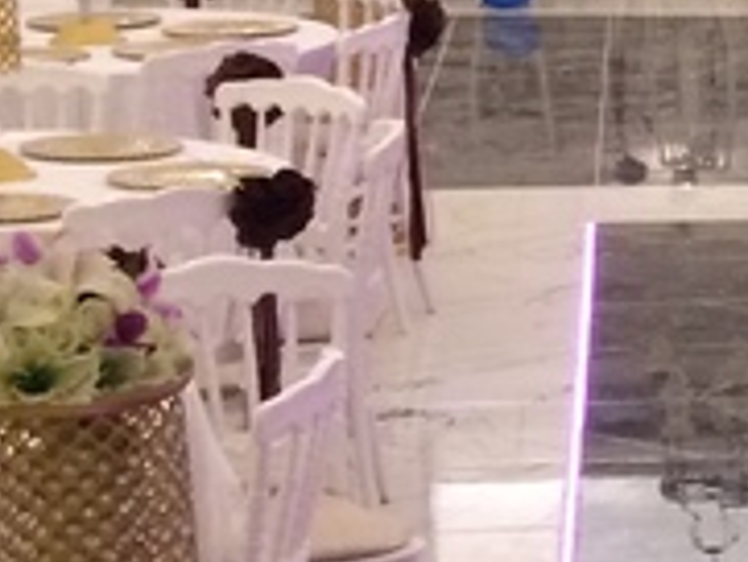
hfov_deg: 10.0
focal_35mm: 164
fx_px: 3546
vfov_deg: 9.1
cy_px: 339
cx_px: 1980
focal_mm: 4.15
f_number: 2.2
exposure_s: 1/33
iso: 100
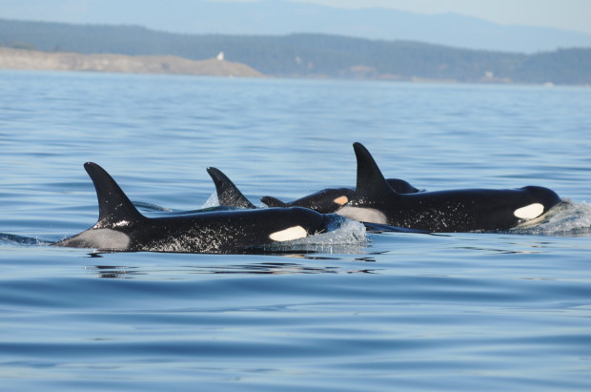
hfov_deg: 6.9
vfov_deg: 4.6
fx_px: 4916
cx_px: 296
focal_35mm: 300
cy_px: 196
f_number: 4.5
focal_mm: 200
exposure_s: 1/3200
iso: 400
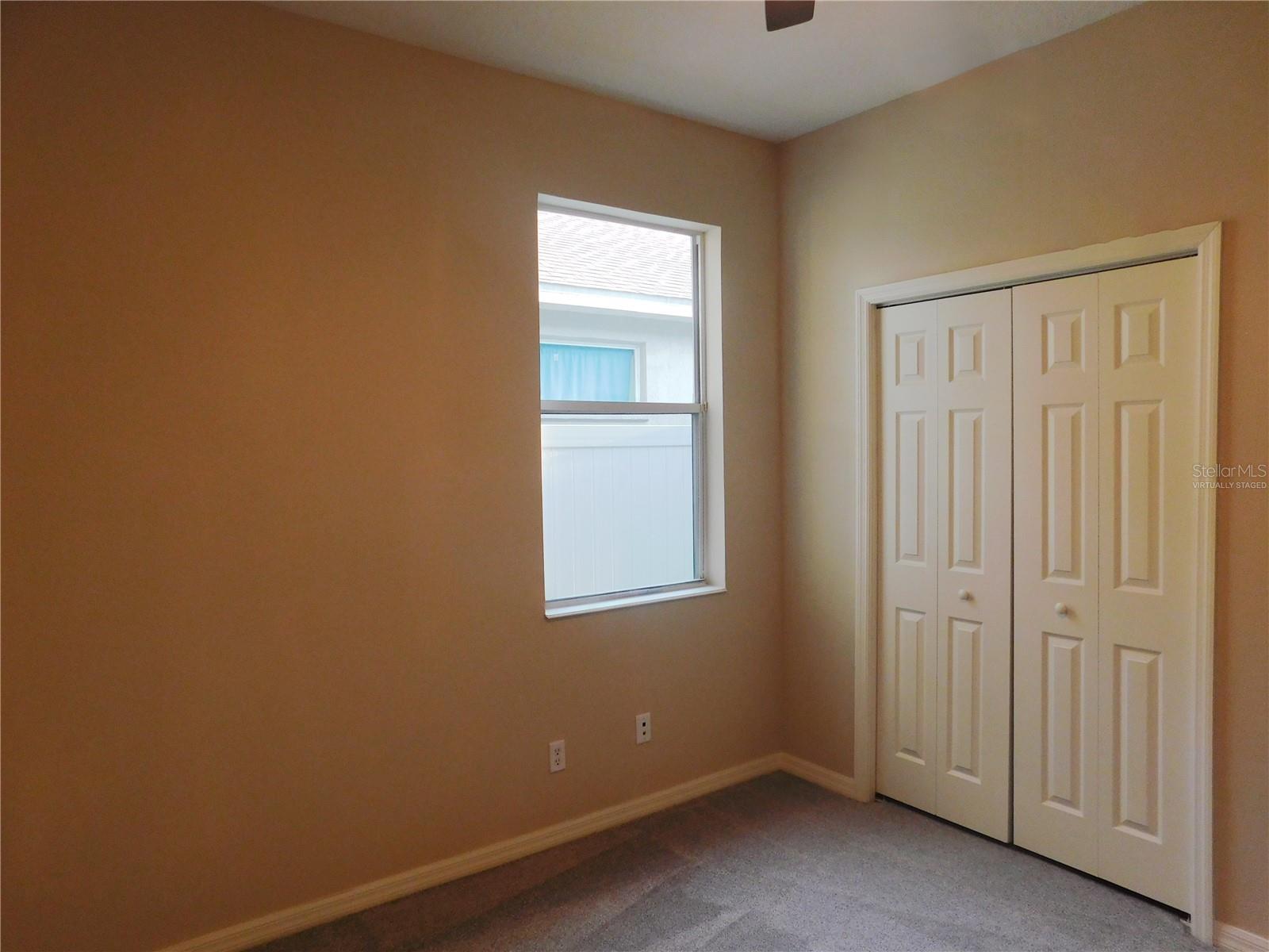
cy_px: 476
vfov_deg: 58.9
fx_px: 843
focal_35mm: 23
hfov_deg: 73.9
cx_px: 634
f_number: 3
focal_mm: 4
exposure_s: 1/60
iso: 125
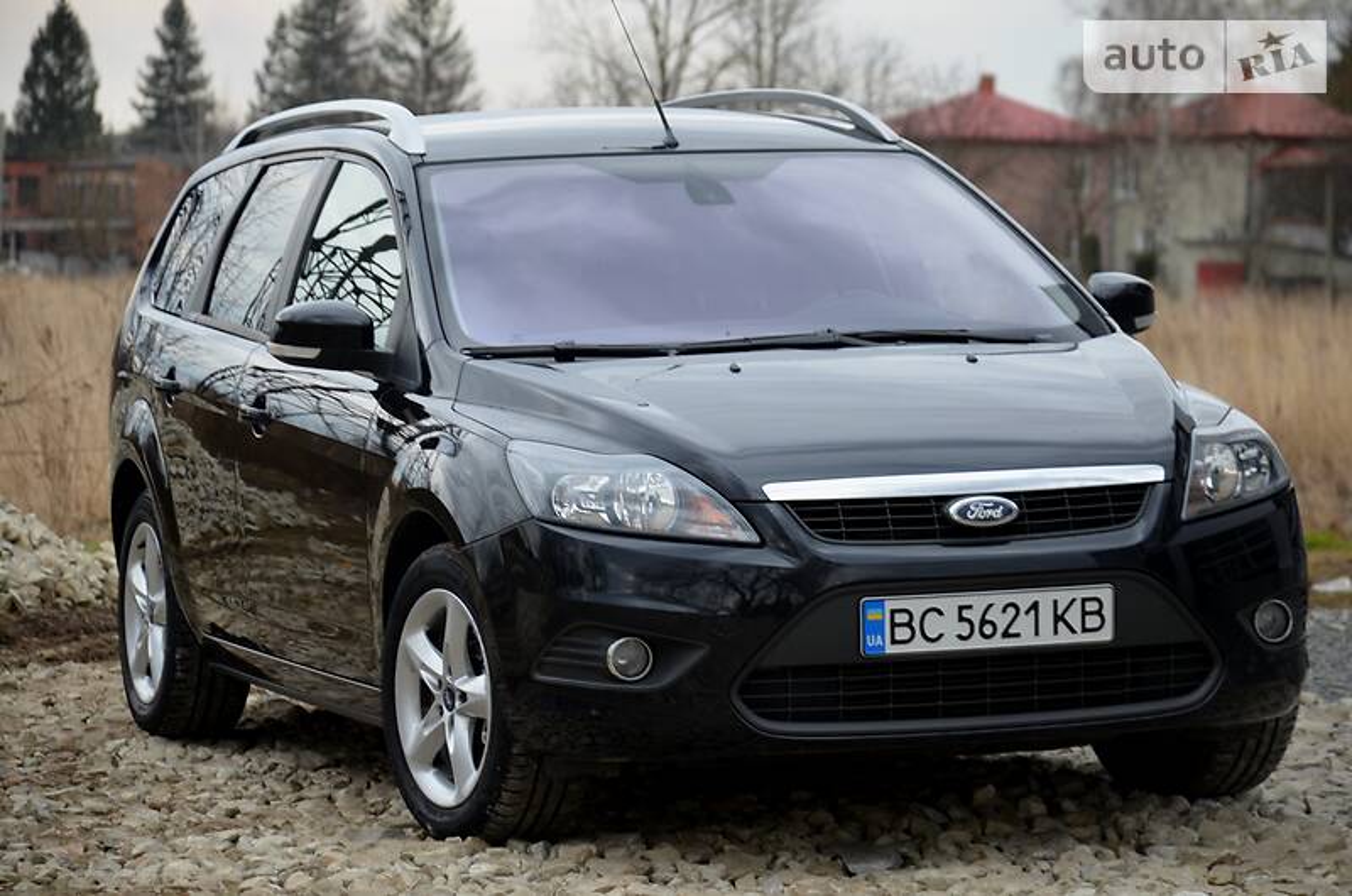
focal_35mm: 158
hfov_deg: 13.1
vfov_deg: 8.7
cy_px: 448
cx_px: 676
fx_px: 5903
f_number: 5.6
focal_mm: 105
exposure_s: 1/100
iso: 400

Problem details :: Print nothing but the lines from the line with "focal_35mm: 158" to the last line of the records above. Both of those lines count.

Task output ::
focal_35mm: 158
hfov_deg: 13.1
vfov_deg: 8.7
cy_px: 448
cx_px: 676
fx_px: 5903
f_number: 5.6
focal_mm: 105
exposure_s: 1/100
iso: 400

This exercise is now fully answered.